TASK DESCRIPTION >> Copy out the lines of the listing below unchanged, everything from the line containing "family: Heliotropiaceae" down to the line containing "order: Polyporales", both included, and nothing else.
-- -- --
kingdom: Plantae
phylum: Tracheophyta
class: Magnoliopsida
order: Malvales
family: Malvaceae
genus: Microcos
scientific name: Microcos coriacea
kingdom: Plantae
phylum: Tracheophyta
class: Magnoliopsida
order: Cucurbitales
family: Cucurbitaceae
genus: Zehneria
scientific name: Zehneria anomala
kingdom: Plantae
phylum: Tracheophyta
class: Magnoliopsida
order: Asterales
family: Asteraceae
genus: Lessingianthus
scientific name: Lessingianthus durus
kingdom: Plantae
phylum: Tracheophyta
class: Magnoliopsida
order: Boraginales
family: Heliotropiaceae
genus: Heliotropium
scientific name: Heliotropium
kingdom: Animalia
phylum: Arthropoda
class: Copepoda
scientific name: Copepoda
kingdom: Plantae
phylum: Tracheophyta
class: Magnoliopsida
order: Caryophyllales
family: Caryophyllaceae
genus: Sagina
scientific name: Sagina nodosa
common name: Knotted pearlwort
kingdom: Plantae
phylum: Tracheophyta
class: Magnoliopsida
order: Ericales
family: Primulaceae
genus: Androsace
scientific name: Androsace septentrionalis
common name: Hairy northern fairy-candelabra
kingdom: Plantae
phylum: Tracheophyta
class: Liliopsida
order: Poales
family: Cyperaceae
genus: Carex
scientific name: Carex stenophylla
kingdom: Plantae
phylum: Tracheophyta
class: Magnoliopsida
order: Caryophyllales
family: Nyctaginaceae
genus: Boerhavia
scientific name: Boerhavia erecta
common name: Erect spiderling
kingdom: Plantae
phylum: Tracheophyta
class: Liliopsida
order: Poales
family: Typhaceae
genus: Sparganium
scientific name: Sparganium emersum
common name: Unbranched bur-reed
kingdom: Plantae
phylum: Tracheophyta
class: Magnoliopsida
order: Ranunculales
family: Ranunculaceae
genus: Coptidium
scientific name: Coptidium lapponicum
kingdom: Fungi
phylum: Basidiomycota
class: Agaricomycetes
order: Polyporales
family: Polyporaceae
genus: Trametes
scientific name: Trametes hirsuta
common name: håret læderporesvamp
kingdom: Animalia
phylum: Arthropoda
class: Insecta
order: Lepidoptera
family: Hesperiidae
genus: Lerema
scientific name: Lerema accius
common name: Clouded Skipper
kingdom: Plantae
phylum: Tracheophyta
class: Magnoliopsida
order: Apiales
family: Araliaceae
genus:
-- -- --
TASK OUTPUT >>
family: Heliotropiaceae
genus: Heliotropium
scientific name: Heliotropium
kingdom: Animalia
phylum: Arthropoda
class: Copepoda
scientific name: Copepoda
kingdom: Plantae
phylum: Tracheophyta
class: Magnoliopsida
order: Caryophyllales
family: Caryophyllaceae
genus: Sagina
scientific name: Sagina nodosa
common name: Knotted pearlwort
kingdom: Plantae
phylum: Tracheophyta
class: Magnoliopsida
order: Ericales
family: Primulaceae
genus: Androsace
scientific name: Androsace septentrionalis
common name: Hairy northern fairy-candelabra
kingdom: Plantae
phylum: Tracheophyta
class: Liliopsida
order: Poales
family: Cyperaceae
genus: Carex
scientific name: Carex stenophylla
kingdom: Plantae
phylum: Tracheophyta
class: Magnoliopsida
order: Caryophyllales
family: Nyctaginaceae
genus: Boerhavia
scientific name: Boerhavia erecta
common name: Erect spiderling
kingdom: Plantae
phylum: Tracheophyta
class: Liliopsida
order: Poales
family: Typhaceae
genus: Sparganium
scientific name: Sparganium emersum
common name: Unbranched bur-reed
kingdom: Plantae
phylum: Tracheophyta
class: Magnoliopsida
order: Ranunculales
family: Ranunculaceae
genus: Coptidium
scientific name: Coptidium lapponicum
kingdom: Fungi
phylum: Basidiomycota
class: Agaricomycetes
order: Polyporales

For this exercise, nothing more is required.